**本文:**

'''

人に喜んでもらえる仕事を探して、文学から土木工学へ

宮川 豊章   京都大学 工学部 地球工学科
土木工学 /研究領域:土木材料、コンクリート構造、インフラマネジメント ]

中学・高校生の頃私は文学少年で、古典から新作まで大いに読んだものです。その結果、自分が喜んで働けるだけではなく、他の人にも喜んでもらえるような仕事をしたい、と思うようになりました。自分にとって面白いという観点から、わたしは物理が好きで、中でも力学が好きだったので、土木の道を選びました。

コンクリート構造物に代表される土木構造物は、いろんな災害にあっても社会基盤として市民社会を支えることが使命です。阪神淡路大震災に遭遇(そうぐう)したときに、その信念はさらに高まりました。東日本大震災においても、地震や津波に負けずに毅然(きぜん)として立っていたコンクリート構造物もありました。このような構造物を造りこなし使いこなすことが必要です。その結果、他の人、つまり市民の方々に喜んでいただけるのです。

'''

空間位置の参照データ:
'''

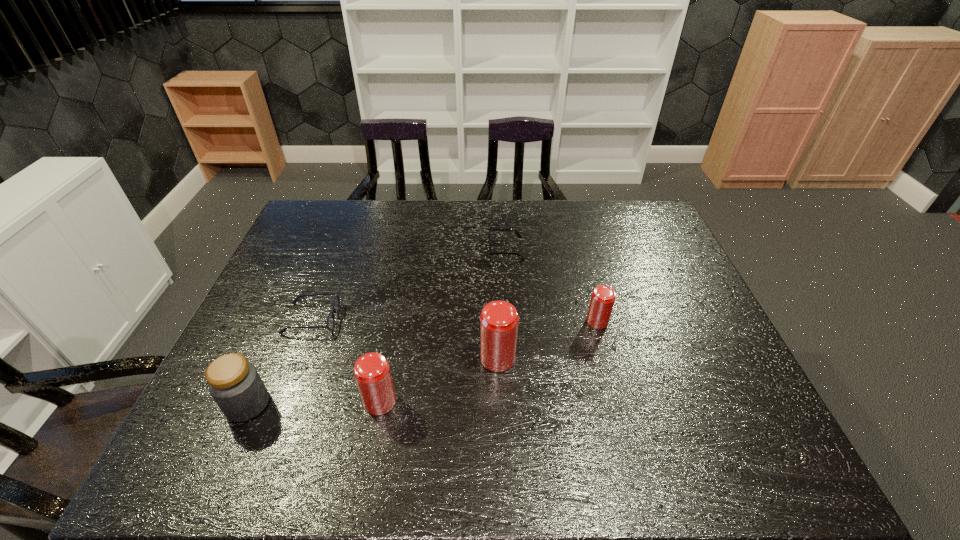
With all beer cans evenly spaced, where should an extra beer can be placed on the right to continue the pattern? Please point out a vacant space. Please provide its 2D coordinates. Your answer should be formatted as a tuple, i.e. [(x, y)], where the tuple contains the x and y coordinates of a point satisfying the conditions above.

[(683, 290)]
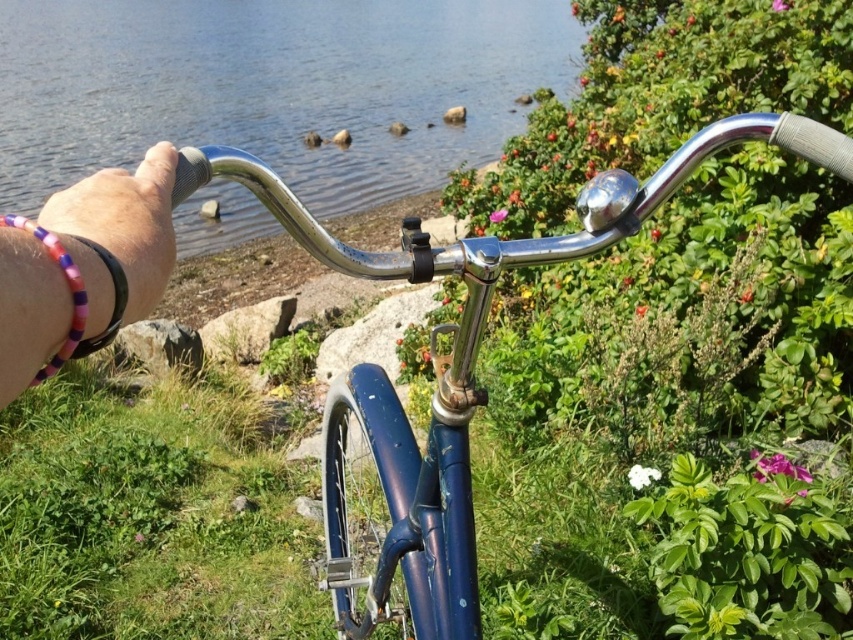
You are riding a bicycle and notice two purple beaded bracelets on the handlebars. Which bracelet is closer to your hand? The purple beaded bracelet at lower left or the purple beaded bracelet at left?

The purple beaded bracelet at lower left is positioned over the purple beaded bracelet at left, so the bracelet closer to your hand is the purple beaded bracelet at lower left.

You are riding a bicycle and want to throw a small pebble from the purple beaded bracelet at left into the clear blue water at upper center. If you can throw the pebble 12 meters, will it reach the water?

The clear blue water at upper center is 13.05 meters away from the purple beaded bracelet at left. Since the throwing distance is 12 meters, which is less than the required distance, the pebble will not reach the water.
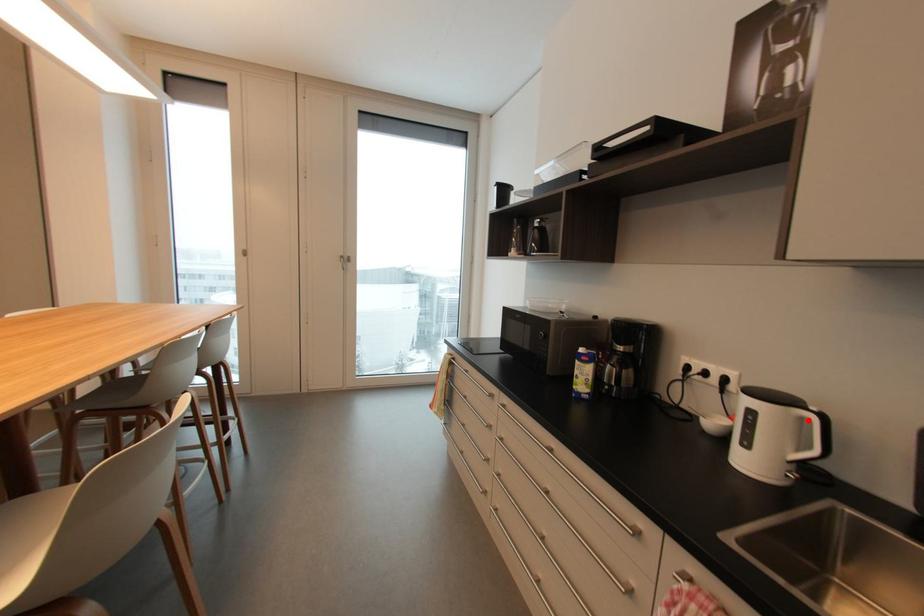
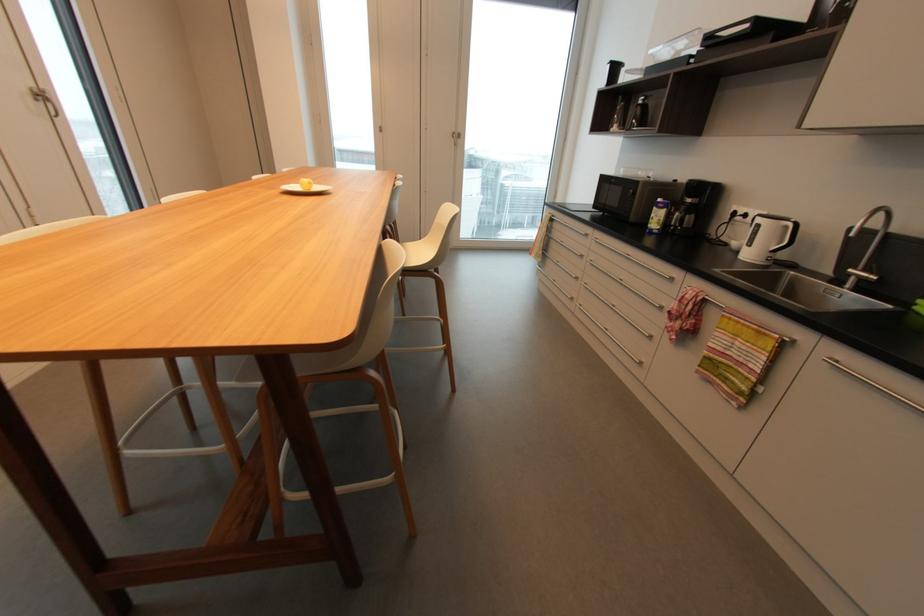
In the second image, find the point that corresponds to the highlighted location in the first image.

(789, 227)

'''

**設問:**
- 1) 本文の「中学・高校生の頃私は文学少年で」で始まる段落を、主な内容を保ったまま箇条書きで短くまとめなさい。
- 2) 本文から、「中学・高校生の頃私は文学少年」を含む語句で始め、「々に喜んでいただけるのです。」の後で終わる部分を一字一句変えずに引用しなさい。

**解答:**
- 1)
- 中学・高校生の頃は文学少年で、古典から新作まで多く読んだ。
- その結果、自分が喜んで働けるだけでなく、他の人にも喜んでもらえる仕事をしたいと思うようになった。
- 物理、中でも力学が好きだったので、土木の道を選んだ。

- 2)
中学・高校生の頃私は文学少年で、古典から新作まで大いに読んだものです。その結果、自分が喜んで働けるだけではなく、他の人にも喜んでもらえるような仕事をしたい、と思うようになりました。自分にとって面白いという観点から、わたしは物理が好きで、中でも力学が好きだったので、土木の道を選びました。

コンクリート構造物に代表される土木構造物は、いろんな災害にあっても社会基盤として市民社会を支えることが使命です。阪神淡路大震災に遭遇(そうぐう)したときに、その信念はさらに高まりました。東日本大震災においても、地震や津波に負けずに毅然(きぜん)として立っていたコンクリート構造物もありました。このような構造物を造りこなし使いこなすことが必要です。その結果、他の人、つまり市民の方々に喜んでいただけるのです。